• _ACTIVITY_: Count every line of the data that includes "número". State only the number.

══ SOURCE RECORDS ══

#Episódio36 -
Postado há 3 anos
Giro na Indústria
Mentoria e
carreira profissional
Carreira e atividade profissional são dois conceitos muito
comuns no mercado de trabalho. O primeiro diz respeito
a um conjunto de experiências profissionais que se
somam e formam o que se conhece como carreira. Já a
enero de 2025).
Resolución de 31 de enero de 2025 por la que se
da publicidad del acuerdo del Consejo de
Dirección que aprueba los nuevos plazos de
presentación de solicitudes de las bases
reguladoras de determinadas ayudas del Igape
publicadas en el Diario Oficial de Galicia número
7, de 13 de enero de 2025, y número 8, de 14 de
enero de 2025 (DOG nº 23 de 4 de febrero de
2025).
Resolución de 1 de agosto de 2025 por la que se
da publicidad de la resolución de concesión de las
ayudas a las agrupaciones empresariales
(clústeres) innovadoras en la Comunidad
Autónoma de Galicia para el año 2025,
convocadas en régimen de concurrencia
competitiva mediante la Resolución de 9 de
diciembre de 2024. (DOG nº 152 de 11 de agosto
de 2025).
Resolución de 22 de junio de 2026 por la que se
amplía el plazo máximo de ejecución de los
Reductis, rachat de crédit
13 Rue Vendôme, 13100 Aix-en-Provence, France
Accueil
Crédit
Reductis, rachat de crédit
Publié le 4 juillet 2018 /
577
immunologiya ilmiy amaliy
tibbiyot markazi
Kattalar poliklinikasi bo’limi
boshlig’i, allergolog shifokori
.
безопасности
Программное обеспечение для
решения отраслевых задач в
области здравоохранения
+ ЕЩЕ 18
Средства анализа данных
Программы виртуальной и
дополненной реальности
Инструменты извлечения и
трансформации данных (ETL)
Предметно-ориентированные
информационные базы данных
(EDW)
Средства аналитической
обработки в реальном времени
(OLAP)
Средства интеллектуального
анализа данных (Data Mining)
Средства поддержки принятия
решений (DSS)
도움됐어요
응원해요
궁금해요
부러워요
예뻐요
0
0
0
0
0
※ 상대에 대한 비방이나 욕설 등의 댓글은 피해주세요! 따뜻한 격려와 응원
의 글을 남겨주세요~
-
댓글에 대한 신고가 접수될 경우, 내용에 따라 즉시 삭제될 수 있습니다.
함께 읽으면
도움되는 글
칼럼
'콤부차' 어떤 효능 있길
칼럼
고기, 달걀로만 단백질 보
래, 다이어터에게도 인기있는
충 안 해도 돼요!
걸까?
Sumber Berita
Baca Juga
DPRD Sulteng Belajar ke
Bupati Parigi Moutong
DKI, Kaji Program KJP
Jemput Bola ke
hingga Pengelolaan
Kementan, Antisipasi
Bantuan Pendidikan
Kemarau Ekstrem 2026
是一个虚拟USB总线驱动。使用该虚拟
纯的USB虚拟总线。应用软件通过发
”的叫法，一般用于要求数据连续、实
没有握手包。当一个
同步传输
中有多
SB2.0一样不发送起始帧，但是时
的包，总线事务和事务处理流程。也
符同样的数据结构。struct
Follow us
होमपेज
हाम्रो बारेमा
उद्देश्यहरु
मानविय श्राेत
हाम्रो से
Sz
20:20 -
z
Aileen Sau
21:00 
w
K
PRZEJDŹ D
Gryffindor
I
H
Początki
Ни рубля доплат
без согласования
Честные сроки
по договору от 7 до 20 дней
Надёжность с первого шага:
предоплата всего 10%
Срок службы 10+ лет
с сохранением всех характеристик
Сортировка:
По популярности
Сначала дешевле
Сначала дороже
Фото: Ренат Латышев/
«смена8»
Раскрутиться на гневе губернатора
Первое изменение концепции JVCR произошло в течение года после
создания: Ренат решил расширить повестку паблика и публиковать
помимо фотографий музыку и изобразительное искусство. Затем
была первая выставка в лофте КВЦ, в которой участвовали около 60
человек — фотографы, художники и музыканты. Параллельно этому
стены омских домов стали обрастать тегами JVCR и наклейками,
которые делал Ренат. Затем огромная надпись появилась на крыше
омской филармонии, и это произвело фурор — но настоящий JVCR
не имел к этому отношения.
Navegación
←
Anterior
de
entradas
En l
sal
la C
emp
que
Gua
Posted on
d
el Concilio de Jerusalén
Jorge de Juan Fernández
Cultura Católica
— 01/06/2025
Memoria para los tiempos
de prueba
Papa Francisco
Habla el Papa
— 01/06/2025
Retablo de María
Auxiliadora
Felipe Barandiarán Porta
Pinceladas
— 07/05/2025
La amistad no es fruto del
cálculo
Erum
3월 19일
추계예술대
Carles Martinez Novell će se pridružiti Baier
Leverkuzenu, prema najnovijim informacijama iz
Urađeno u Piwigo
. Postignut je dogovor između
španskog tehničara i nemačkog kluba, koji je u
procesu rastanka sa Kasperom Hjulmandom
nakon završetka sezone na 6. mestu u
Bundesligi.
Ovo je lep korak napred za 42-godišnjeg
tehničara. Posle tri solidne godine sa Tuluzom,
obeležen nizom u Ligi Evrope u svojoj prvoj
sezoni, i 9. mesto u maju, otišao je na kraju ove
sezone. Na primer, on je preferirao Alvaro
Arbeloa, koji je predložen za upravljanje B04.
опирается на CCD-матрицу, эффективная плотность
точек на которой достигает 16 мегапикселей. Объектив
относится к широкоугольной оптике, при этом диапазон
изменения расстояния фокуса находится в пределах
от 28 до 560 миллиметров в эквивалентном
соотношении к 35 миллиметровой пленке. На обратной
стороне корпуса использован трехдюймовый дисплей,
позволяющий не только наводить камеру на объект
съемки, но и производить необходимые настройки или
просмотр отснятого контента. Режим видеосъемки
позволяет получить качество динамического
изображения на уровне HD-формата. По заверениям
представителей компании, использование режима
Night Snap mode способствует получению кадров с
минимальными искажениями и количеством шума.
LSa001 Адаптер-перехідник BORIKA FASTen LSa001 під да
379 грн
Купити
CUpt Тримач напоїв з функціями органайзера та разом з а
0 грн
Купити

═══

• _TASK RESULT_: 2